For most of my life I was a negative person. I saw the sky as always full of clouds regardless if it was a sunny day or not. The slightest thing would turn a great day into a horrible one. And I criticized just about everything in my daily conversations with anyone.

I’ve really worked hard on this, and I do my best today to keep my distance from those who are like I once was. I’ve learned that the more I spend time around those that are highly negative, the more I start to become like them as well. On my recent vacation, I was on a cruise where it was apparent to my partner and I that the ship had an abundance of negativity present. During a massage that I splurged for, the masseuse commented similarly saying that the rest of the spa practictioners were noticing it as well.

It’s hard for me to fathom why there was so much negativity present in the first place. Just being on a ship in the carribean with sunny 80 degree days, having meals served to me in several courses daily, and having a room steward to clean up after me is more than most people will ever experience in their lifetime. My cruise stopped at five different islands in the carribean. At each island, I spent time on some exotic beach while the rest of the people I knew back home were dealing with another 24 inches of snow dropping and freezing cold weather while they went to work.

With the transition I’m going through to become a more God-centered individual, I have tried on every level to remain grateful for what I have in my life.
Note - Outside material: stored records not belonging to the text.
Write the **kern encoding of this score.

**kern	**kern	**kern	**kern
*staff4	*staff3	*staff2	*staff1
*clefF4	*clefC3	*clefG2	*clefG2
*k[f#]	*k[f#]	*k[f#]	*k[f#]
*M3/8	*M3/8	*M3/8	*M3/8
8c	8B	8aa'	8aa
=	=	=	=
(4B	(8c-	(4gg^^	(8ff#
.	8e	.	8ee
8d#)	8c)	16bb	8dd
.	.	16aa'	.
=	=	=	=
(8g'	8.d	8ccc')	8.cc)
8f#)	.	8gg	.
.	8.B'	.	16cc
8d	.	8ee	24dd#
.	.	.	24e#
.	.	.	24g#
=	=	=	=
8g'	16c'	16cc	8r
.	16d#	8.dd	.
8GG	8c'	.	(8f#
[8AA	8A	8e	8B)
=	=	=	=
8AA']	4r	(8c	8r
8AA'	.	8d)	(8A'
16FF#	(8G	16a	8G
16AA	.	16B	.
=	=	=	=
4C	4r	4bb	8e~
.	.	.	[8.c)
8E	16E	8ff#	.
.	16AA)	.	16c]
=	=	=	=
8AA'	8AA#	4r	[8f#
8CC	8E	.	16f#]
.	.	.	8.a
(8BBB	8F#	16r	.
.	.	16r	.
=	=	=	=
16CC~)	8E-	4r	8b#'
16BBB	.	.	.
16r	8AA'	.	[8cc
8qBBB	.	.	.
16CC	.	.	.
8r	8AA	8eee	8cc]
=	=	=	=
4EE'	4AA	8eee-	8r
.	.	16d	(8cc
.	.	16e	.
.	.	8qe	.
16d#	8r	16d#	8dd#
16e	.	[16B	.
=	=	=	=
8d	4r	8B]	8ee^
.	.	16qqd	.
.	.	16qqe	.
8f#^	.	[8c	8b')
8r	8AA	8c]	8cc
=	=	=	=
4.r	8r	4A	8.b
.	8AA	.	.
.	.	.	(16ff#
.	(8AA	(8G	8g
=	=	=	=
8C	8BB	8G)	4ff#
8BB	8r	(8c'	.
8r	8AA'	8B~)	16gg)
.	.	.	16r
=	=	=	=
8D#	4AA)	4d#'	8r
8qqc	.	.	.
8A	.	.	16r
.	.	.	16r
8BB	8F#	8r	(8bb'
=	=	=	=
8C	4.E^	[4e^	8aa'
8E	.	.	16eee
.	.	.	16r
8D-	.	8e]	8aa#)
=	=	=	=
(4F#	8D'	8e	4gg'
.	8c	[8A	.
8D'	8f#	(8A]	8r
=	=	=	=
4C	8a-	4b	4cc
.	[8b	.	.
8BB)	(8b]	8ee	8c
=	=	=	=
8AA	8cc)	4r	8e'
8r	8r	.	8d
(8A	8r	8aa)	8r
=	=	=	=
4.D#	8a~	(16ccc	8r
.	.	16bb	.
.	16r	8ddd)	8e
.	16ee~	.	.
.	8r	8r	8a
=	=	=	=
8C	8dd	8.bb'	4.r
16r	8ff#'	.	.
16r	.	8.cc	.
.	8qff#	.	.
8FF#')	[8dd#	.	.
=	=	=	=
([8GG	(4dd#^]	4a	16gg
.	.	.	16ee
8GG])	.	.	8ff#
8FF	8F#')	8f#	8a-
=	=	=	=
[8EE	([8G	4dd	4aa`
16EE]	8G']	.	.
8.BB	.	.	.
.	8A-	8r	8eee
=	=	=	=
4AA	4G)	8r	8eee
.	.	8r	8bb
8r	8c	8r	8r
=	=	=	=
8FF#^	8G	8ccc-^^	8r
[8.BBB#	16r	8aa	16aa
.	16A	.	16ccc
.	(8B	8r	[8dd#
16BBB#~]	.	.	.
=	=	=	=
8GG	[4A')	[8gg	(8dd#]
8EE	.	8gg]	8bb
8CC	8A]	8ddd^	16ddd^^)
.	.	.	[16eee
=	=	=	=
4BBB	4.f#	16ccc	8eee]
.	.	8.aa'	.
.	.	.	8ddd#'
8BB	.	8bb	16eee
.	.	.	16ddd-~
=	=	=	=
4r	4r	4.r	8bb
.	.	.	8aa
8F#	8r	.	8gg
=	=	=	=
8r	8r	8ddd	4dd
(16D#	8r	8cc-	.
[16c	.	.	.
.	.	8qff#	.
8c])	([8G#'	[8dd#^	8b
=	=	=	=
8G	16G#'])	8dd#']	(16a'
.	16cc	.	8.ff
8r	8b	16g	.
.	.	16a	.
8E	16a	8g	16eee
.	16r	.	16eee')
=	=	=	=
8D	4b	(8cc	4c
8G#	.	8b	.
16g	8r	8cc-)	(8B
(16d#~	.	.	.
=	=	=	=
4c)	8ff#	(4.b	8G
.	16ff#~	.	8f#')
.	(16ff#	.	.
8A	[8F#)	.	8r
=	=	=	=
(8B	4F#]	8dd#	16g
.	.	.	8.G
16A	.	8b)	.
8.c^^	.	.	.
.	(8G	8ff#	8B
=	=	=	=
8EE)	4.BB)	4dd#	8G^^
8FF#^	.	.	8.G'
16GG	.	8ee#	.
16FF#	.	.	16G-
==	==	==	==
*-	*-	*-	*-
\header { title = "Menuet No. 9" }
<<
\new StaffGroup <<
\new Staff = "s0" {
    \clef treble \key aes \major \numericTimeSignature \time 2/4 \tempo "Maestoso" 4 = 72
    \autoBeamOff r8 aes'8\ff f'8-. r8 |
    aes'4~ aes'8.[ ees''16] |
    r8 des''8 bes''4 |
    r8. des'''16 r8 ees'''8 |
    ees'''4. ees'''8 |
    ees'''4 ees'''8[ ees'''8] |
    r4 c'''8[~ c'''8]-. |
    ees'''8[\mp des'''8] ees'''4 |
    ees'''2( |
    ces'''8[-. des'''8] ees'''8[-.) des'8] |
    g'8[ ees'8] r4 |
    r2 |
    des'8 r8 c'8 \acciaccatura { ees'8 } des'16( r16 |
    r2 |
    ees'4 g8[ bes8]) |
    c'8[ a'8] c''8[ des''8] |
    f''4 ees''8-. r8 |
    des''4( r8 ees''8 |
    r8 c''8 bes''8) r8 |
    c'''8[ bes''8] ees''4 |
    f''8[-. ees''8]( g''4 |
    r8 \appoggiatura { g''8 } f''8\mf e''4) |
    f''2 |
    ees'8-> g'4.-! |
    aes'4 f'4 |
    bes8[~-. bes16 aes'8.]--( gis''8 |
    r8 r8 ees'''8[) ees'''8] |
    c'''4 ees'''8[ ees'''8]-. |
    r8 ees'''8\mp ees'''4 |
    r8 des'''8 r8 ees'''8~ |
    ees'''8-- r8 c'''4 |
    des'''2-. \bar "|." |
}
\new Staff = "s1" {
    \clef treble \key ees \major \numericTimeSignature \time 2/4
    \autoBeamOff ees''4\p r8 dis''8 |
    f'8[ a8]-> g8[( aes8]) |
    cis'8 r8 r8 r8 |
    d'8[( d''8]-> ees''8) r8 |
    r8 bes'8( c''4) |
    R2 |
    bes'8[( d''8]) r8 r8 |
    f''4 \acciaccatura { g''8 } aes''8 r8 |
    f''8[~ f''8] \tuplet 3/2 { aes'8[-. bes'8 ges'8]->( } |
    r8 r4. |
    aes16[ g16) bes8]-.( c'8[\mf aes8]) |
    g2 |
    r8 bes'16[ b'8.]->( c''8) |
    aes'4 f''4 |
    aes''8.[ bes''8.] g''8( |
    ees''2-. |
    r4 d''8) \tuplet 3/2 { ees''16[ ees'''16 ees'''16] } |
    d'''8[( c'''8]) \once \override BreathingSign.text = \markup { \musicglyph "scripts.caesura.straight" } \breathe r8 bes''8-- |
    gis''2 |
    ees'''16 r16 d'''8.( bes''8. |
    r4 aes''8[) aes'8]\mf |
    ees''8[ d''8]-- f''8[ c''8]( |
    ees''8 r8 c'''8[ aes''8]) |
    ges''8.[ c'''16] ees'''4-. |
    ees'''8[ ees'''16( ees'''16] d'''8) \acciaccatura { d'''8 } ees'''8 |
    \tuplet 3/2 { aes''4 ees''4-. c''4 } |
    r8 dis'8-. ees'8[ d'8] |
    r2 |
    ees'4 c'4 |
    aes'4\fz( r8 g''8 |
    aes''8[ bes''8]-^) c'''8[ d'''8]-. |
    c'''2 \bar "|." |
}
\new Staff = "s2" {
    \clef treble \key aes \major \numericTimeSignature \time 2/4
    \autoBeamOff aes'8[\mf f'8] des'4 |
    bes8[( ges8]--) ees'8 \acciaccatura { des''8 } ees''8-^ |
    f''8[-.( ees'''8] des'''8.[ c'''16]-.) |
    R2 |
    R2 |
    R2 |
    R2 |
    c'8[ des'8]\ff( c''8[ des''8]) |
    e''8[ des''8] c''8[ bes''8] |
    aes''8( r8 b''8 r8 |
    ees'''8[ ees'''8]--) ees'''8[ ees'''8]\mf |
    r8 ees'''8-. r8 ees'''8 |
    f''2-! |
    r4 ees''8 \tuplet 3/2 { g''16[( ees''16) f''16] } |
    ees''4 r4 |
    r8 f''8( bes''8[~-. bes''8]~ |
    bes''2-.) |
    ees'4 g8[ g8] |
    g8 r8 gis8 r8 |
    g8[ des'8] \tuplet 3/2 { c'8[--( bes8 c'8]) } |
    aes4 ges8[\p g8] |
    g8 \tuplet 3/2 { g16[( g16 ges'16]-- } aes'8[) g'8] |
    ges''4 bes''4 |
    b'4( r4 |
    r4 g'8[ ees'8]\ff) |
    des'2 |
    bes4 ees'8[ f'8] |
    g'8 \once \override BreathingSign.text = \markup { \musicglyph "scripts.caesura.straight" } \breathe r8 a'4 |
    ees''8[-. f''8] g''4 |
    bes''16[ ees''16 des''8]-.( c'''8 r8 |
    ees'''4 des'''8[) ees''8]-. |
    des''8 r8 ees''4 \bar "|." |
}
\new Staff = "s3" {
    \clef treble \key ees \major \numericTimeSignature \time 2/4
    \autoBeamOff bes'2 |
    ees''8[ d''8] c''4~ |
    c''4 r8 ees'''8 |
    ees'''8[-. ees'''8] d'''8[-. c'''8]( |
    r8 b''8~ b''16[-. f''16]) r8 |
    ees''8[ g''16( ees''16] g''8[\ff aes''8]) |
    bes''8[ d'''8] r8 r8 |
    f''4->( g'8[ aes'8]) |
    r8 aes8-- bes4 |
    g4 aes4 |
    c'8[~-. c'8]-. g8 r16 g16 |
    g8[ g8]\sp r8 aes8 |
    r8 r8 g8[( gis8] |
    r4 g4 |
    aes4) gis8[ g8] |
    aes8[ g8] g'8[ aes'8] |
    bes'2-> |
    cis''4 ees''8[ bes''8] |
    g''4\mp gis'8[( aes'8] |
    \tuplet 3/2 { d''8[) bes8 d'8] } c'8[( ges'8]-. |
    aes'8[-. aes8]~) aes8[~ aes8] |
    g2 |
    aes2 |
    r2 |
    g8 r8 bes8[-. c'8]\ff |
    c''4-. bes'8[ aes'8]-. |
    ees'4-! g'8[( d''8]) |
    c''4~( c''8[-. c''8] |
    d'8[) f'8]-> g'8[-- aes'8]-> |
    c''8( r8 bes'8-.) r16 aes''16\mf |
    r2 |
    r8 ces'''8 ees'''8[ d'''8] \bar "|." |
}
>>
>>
For most of my life prior to the past few years, I was probably like the vast majority of the complainers on the ship I just sailed on. Spending a lot of money on a vacation in the past would raise the bar level for me on what I felt like I deserved. My expectations became higher and at the same time so did my dissastisfactions. It made me wonder if that was what was happening on my cruise. During it,  I noticed that when I spent time talking to people around the ship that were criticizing it or anything else for that matter, that I slipped into my old behaviors and became just as critical.

I’ve had more in my life than what 90 percent of the world’s population may ever see. I’ve been to places most never will be able to afford to go to. I’ve dined out at many four and five star restaurants when so many are starving to death somewhere in the world.  I’ve lived in homes that many homeless people would dream of living in. I’ve owned possessions such as cars or other gadgets that are considered luxuries and unobtainable to most families. And up until a few years ago, I was completely and utterly ungrateful for what I had and what I was still able to do. Over the past year, I’ve prayed to God to become more grateful on every level and in every area of my life. I write every night in a journal at least nine things that I’m grateful for in the day that has just passed. And I thank God verbally each and every moment when I’m experiencing something that I know most people might never be able to see or do or buy or own, in their entire lifetime.

Being on a cruise and having gourmet meals, visiting beautiful islands, and even just being able to take a vacation like that is something I’m extremely grateful to God for today. While the ship may have been full of negative people, there was one who was doing his best to focus on what was good and wonderful, than what was lacking and frustrating. I had my downfalls at moments during my vacation, but all in all, I was more positive than negative than any other time I’ve travelled in the past. I only have God to thank for that. I know the more I strive to be a God-centered individual, the more I will remain grateful in my life for all of what I have and all of what I experience.